Part of the American History & Genealogy Project

Alice Cordelia Morse 1863 ~ 1961

 


Work of Alice Cordelia Morse

Was born June 1, 1862, in Hammondsville, Jefferson County, Ohio. After a common school education she took her first lessons in drawing in an evening class started by the Christian Endeavor Society of Doctor Eggleston's Church.

That little class of crude young people was the beginning of the art education of some of the noted competitors today in New York Art Circles. Miss Morse submitted a drawing from this class to the Woman's Art School, Cooper Union and was admitted for a four years' course, which she completed.

Entering; later, the studio of John La Farge, the foremost artist of stained glass designing in this country, she studied and painted with great assiduity, under his supervision.

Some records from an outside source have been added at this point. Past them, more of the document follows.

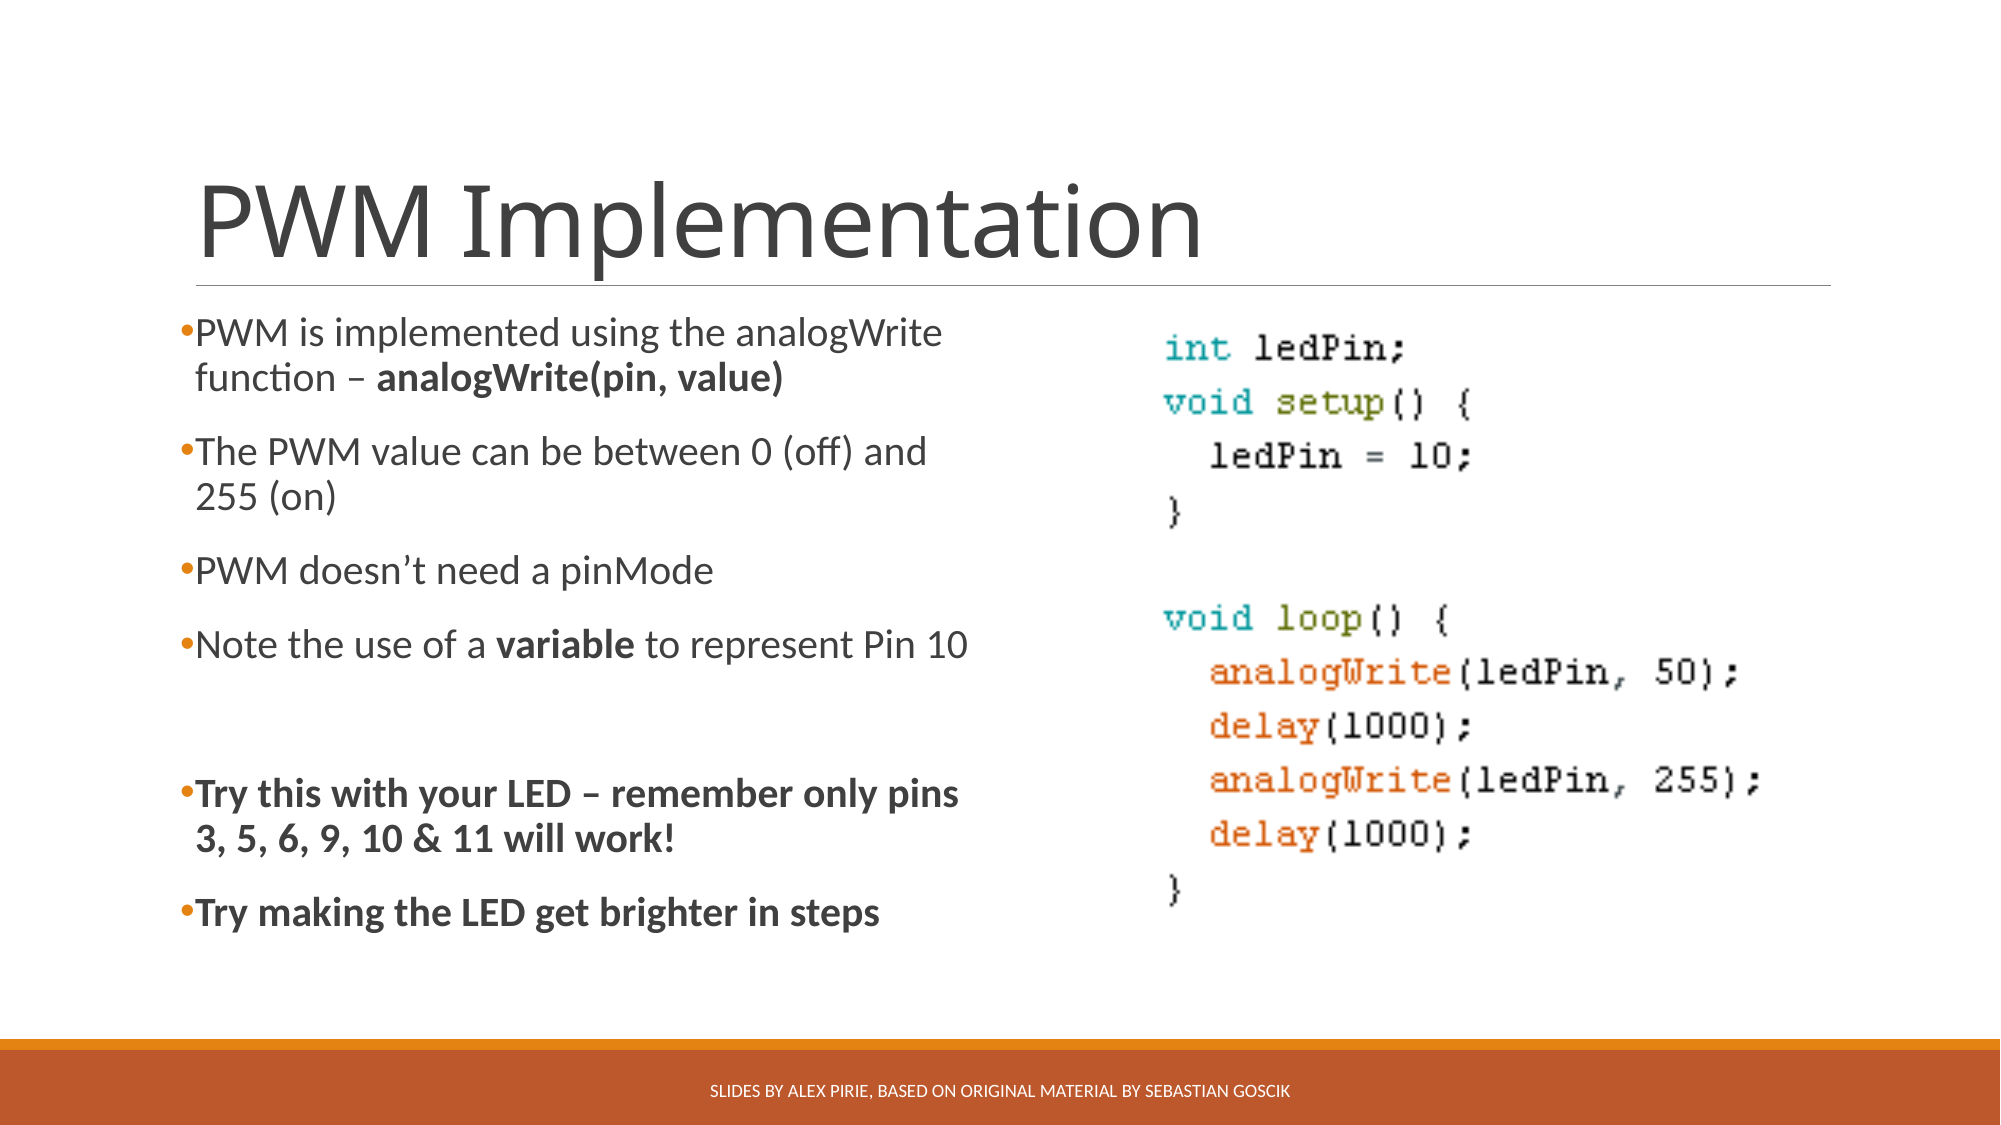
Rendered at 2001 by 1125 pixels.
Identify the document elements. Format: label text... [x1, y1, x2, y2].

footer Slides by Alex Pirie, based on original material by Sebastian Goscik [604, 1059, 1396, 1120]
title PWM Implementation [180, 47, 1830, 285]
list PWM is implemented using the analogWrite function – analogWrite(pin, value) The PWM value can be between 0 (off) and 255 (on) PWM doesn’t need a pinMode Note the use of a variable to represent Pin 10 Try this with your LED – remember only pins 3, 5, 6, 9, 10 & 11 will work! Try making the LED get brighter in steps [180, 302, 990, 963]
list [1148, 327, 1831, 939]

Later she sent a study of a head, painted on glass, to Louis C. Tiffany and Company, which admitted her into the Tiffany studio to paint glass and study designing. While there, she was a successful contestant in several designs for book covers, which aroused interest in this comparatively new art in this country, and she decided to take up this field of designing.

She made many covers of holiday editions and fine books for well-known publishing houses. This she has carried on in connection with glass designing, until her name is familiar to the designing fraternity and the annual exhibitors in the New York architectural League. She was the designer of the glass window in the Beecher Memorial Church, of Brooklyn.